[TASK DIRECTIONS]: Can you give all the records again without altering a single character?

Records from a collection
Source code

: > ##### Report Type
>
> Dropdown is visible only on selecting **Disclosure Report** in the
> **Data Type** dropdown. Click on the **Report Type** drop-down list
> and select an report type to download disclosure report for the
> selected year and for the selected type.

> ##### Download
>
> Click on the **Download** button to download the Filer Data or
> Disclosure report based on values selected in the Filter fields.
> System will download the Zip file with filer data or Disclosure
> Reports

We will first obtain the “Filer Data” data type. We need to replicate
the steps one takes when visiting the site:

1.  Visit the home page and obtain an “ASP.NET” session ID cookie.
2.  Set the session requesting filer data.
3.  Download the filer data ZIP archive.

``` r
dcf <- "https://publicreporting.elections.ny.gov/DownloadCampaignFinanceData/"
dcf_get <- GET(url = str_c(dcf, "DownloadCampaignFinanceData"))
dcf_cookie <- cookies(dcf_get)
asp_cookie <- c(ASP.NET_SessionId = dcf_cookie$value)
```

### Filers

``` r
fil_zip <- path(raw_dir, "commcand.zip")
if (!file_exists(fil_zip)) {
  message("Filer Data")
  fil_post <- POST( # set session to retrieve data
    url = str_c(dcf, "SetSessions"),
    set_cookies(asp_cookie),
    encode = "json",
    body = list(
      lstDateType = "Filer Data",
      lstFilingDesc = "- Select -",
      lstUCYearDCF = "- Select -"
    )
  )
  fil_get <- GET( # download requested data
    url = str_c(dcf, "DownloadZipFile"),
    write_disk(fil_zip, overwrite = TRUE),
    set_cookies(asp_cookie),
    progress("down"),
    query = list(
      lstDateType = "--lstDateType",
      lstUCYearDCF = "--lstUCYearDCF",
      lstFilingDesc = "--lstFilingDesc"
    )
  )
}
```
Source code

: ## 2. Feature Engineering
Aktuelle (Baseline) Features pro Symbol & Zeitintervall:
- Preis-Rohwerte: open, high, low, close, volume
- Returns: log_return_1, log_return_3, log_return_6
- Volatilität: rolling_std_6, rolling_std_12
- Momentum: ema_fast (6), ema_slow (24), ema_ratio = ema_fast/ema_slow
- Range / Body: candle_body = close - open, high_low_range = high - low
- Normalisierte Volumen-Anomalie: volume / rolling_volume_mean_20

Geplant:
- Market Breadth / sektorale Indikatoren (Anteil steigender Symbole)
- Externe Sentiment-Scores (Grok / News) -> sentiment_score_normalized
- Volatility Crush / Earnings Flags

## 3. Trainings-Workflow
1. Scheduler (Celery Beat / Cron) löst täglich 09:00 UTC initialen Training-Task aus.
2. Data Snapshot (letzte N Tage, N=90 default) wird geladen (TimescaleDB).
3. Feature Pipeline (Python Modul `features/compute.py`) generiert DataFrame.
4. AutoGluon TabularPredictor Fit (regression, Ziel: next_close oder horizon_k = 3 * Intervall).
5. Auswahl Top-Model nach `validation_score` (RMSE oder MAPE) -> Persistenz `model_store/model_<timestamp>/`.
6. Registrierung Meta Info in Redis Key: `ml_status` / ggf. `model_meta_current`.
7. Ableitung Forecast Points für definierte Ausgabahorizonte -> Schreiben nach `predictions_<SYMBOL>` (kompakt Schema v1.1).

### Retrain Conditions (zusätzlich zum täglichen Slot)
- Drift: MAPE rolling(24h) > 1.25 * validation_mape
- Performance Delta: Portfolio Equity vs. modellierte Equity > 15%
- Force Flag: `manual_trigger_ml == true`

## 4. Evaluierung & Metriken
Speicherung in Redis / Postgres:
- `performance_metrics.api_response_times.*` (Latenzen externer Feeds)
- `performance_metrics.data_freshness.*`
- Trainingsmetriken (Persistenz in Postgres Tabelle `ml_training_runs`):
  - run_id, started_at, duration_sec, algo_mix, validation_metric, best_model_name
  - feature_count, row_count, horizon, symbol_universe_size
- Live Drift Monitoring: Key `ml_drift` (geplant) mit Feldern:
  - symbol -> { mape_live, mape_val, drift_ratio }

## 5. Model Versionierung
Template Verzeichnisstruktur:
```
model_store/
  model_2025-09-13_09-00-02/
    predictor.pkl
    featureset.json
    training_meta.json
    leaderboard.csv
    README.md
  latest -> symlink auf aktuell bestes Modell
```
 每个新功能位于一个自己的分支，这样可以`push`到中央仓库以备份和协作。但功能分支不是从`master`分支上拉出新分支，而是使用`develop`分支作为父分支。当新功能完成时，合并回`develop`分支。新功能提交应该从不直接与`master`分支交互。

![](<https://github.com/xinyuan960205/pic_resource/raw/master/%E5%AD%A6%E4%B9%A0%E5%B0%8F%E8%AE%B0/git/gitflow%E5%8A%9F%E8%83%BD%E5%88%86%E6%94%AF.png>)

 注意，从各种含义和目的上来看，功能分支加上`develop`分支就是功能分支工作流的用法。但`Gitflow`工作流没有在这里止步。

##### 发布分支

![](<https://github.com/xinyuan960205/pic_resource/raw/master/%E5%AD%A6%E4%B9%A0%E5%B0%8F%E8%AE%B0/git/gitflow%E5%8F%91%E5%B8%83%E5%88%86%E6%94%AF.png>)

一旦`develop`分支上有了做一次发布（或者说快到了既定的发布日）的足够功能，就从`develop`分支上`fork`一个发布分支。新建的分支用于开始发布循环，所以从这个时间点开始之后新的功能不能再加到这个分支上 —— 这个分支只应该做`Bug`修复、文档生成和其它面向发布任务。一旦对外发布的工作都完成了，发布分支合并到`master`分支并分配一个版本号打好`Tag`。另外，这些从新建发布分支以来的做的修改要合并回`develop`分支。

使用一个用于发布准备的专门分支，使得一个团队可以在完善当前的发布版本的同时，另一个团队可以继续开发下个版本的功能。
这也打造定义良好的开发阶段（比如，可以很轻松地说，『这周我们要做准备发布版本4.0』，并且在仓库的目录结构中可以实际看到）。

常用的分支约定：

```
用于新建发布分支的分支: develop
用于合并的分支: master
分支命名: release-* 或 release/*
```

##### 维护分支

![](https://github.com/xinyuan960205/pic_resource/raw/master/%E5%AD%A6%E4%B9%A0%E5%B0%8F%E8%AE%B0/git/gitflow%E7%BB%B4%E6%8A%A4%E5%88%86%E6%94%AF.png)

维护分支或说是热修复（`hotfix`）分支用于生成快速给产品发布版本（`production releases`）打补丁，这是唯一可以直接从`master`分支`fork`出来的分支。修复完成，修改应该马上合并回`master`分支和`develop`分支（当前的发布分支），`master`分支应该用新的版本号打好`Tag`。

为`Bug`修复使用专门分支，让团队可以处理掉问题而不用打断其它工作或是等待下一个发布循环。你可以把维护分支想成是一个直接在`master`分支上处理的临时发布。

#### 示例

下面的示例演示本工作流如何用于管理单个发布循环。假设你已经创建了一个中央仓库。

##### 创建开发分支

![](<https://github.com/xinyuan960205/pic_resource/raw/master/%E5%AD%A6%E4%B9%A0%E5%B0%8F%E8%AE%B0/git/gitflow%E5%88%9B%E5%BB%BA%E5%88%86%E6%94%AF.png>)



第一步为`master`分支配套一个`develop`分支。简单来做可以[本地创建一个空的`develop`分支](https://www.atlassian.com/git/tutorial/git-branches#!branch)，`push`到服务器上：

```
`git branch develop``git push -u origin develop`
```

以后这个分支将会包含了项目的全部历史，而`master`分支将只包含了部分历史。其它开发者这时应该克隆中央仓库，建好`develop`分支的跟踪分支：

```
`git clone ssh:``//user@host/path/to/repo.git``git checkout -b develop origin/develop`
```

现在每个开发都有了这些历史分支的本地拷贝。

[OUTPUT]:
Source code

: > ##### Report Type
>
> Dropdown is visible only on selecting **Disclosure Report** in the
> **Data Type** dropdown. Click on the **Report Type** drop-down list
> and select an report type to download disclosure report for the
> selected year and for the selected type.

> ##### Download
>
> Click on the **Download** button to download the Filer Data or
> Disclosure report based on values selected in the Filter fields.
> System will download the Zip file with filer data or Disclosure
> Reports

We will first obtain the “Filer Data” data type. We need to replicate
the steps one takes when visiting the site:

1.  Visit the home page and obtain an “ASP.NET” session ID cookie.
2.  Set the session requesting filer data.
3.  Download the filer data ZIP archive.

``` r
dcf <- "https://publicreporting.elections.ny.gov/DownloadCampaignFinanceData/"
dcf_get <- GET(url = str_c(dcf, "DownloadCampaignFinanceData"))
dcf_cookie <- cookies(dcf_get)
asp_cookie <- c(ASP.NET_SessionId = dcf_cookie$value)
```

### Filers

``` r
fil_zip <- path(raw_dir, "commcand.zip")
if (!file_exists(fil_zip)) {
  message("Filer Data")
  fil_post <- POST( # set session to retrieve data
    url = str_c(dcf, "SetSessions"),
    set_cookies(asp_cookie),
    encode = "json",
    body = list(
      lstDateType = "Filer Data",
      lstFilingDesc = "- Select -",
      lstUCYearDCF = "- Select -"
    )
  )
  fil_get <- GET( # download requested data
    url = str_c(dcf, "DownloadZipFile"),
    write_disk(fil_zip, overwrite = TRUE),
    set_cookies(asp_cookie),
    progress("down"),
    query = list(
      lstDateType = "--lstDateType",
      lstUCYearDCF = "--lstUCYearDCF",
      lstFilingDesc = "--lstFilingDesc"
    )
  )
}
```
Source code

: ## 2. Feature Engineering
Aktuelle (Baseline) Features pro Symbol & Zeitintervall:
- Preis-Rohwerte: open, high, low, close, volume
- Returns: log_return_1, log_return_3, log_return_6
- Volatilität: rolling_std_6, rolling_std_12
- Momentum: ema_fast (6), ema_slow (24), ema_ratio = ema_fast/ema_slow
- Range / Body: candle_body = close - open, high_low_range = high - low
- Normalisierte Volumen-Anomalie: volume / rolling_volume_mean_20

Geplant:
- Market Breadth / sektorale Indikatoren (Anteil steigender Symbole)
- Externe Sentiment-Scores (Grok / News) -> sentiment_score_normalized
- Volatility Crush / Earnings Flags

## 3. Trainings-Workflow
1. Scheduler (Celery Beat / Cron) löst täglich 09:00 UTC initialen Training-Task aus.
2. Data Snapshot (letzte N Tage, N=90 default) wird geladen (TimescaleDB).
3. Feature Pipeline (Python Modul `features/compute.py`) generiert DataFrame.
4. AutoGluon TabularPredictor Fit (regression, Ziel: next_close oder horizon_k = 3 * Intervall).
5. Auswahl Top-Model nach `validation_score` (RMSE oder MAPE) -> Persistenz `model_store/model_<timestamp>/`.
6. Registrierung Meta Info in Redis Key: `ml_status` / ggf. `model_meta_current`.
7. Ableitung Forecast Points für definierte Ausgabahorizonte -> Schreiben nach `predictions_<SYMBOL>` (kompakt Schema v1.1).

### Retrain Conditions (zusätzlich zum täglichen Slot)
- Drift: MAPE rolling(24h) > 1.25 * validation_mape
- Performance Delta: Portfolio Equity vs. modellierte Equity > 15%
- Force Flag: `manual_trigger_ml == true`

## 4. Evaluierung & Metriken
Speicherung in Redis / Postgres:
- `performance_metrics.api_response_times.*` (Latenzen externer Feeds)
- `performance_metrics.data_freshness.*`
- Trainingsmetriken (Persistenz in Postgres Tabelle `ml_training_runs`):
  - run_id, started_at, duration_sec, algo_mix, validation_metric, best_model_name
  - feature_count, row_count, horizon, symbol_universe_size
- Live Drift Monitoring: Key `ml_drift` (geplant) mit Feldern:
  - symbol -> { mape_live, mape_val, drift_ratio }

## 5. Model Versionierung
Template Verzeichnisstruktur:
```
model_store/
  model_2025-09-13_09-00-02/
    predictor.pkl
    featureset.json
    training_meta.json
    leaderboard.csv
    README.md
  latest -> symlink auf aktuell bestes Modell
```
 每个新功能位于一个自己的分支，这样可以`push`到中央仓库以备份和协作。但功能分支不是从`master`分支上拉出新分支，而是使用`develop`分支作为父分支。当新功能完成时，合并回`develop`分支。新功能提交应该从不直接与`master`分支交互。

![](<https://github.com/xinyuan960205/pic_resource/raw/master/%E5%AD%A6%E4%B9%A0%E5%B0%8F%E8%AE%B0/git/gitflow%E5%8A%9F%E8%83%BD%E5%88%86%E6%94%AF.png>)

 注意，从各种含义和目的上来看，功能分支加上`develop`分支就是功能分支工作流的用法。但`Gitflow`工作流没有在这里止步。

##### 发布分支

![](<https://github.com/xinyuan960205/pic_resource/raw/master/%E5%AD%A6%E4%B9%A0%E5%B0%8F%E8%AE%B0/git/gitflow%E5%8F%91%E5%B8%83%E5%88%86%E6%94%AF.png>)

一旦`develop`分支上有了做一次发布（或者说快到了既定的发布日）的足够功能，就从`develop`分支上`fork`一个发布分支。新建的分支用于开始发布循环，所以从这个时间点开始之后新的功能不能再加到这个分支上 —— 这个分支只应该做`Bug`修复、文档生成和其它面向发布任务。一旦对外发布的工作都完成了，发布分支合并到`master`分支并分配一个版本号打好`Tag`。另外，这些从新建发布分支以来的做的修改要合并回`develop`分支。

使用一个用于发布准备的专门分支，使得一个团队可以在完善当前的发布版本的同时，另一个团队可以继续开发下个版本的功能。
这也打造定义良好的开发阶段（比如，可以很轻松地说，『这周我们要做准备发布版本4.0』，并且在仓库的目录结构中可以实际看到）。

常用的分支约定：

```
用于新建发布分支的分支: develop
用于合并的分支: master
分支命名: release-* 或 release/*
```

##### 维护分支

![](https://github.com/xinyuan960205/pic_resource/raw/master/%E5%AD%A6%E4%B9%A0%E5%B0%8F%E8%AE%B0/git/gitflow%E7%BB%B4%E6%8A%A4%E5%88%86%E6%94%AF.png)

维护分支或说是热修复（`hotfix`）分支用于生成快速给产品发布版本（`production releases`）打补丁，这是唯一可以直接从`master`分支`fork`出来的分支。修复完成，修改应该马上合并回`master`分支和`develop`分支（当前的发布分支），`master`分支应该用新的版本号打好`Tag`。

为`Bug`修复使用专门分支，让团队可以处理掉问题而不用打断其它工作或是等待下一个发布循环。你可以把维护分支想成是一个直接在`master`分支上处理的临时发布。

#### 示例

下面的示例演示本工作流如何用于管理单个发布循环。假设你已经创建了一个中央仓库。

##### 创建开发分支

![](<https://github.com/xinyuan960205/pic_resource/raw/master/%E5%AD%A6%E4%B9%A0%E5%B0%8F%E8%AE%B0/git/gitflow%E5%88%9B%E5%BB%BA%E5%88%86%E6%94%AF.png>)



第一步为`master`分支配套一个`develop`分支。简单来做可以[本地创建一个空的`develop`分支](https://www.atlassian.com/git/tutorial/git-branches#!branch)，`push`到服务器上：

```
`git branch develop``git push -u origin develop`
```

以后这个分支将会包含了项目的全部历史，而`master`分支将只包含了部分历史。其它开发者这时应该克隆中央仓库，建好`develop`分支的跟踪分支：

```
`git clone ssh:``//user@host/path/to/repo.git``git checkout -b develop origin/develop`
```

现在每个开发都有了这些历史分支的本地拷贝。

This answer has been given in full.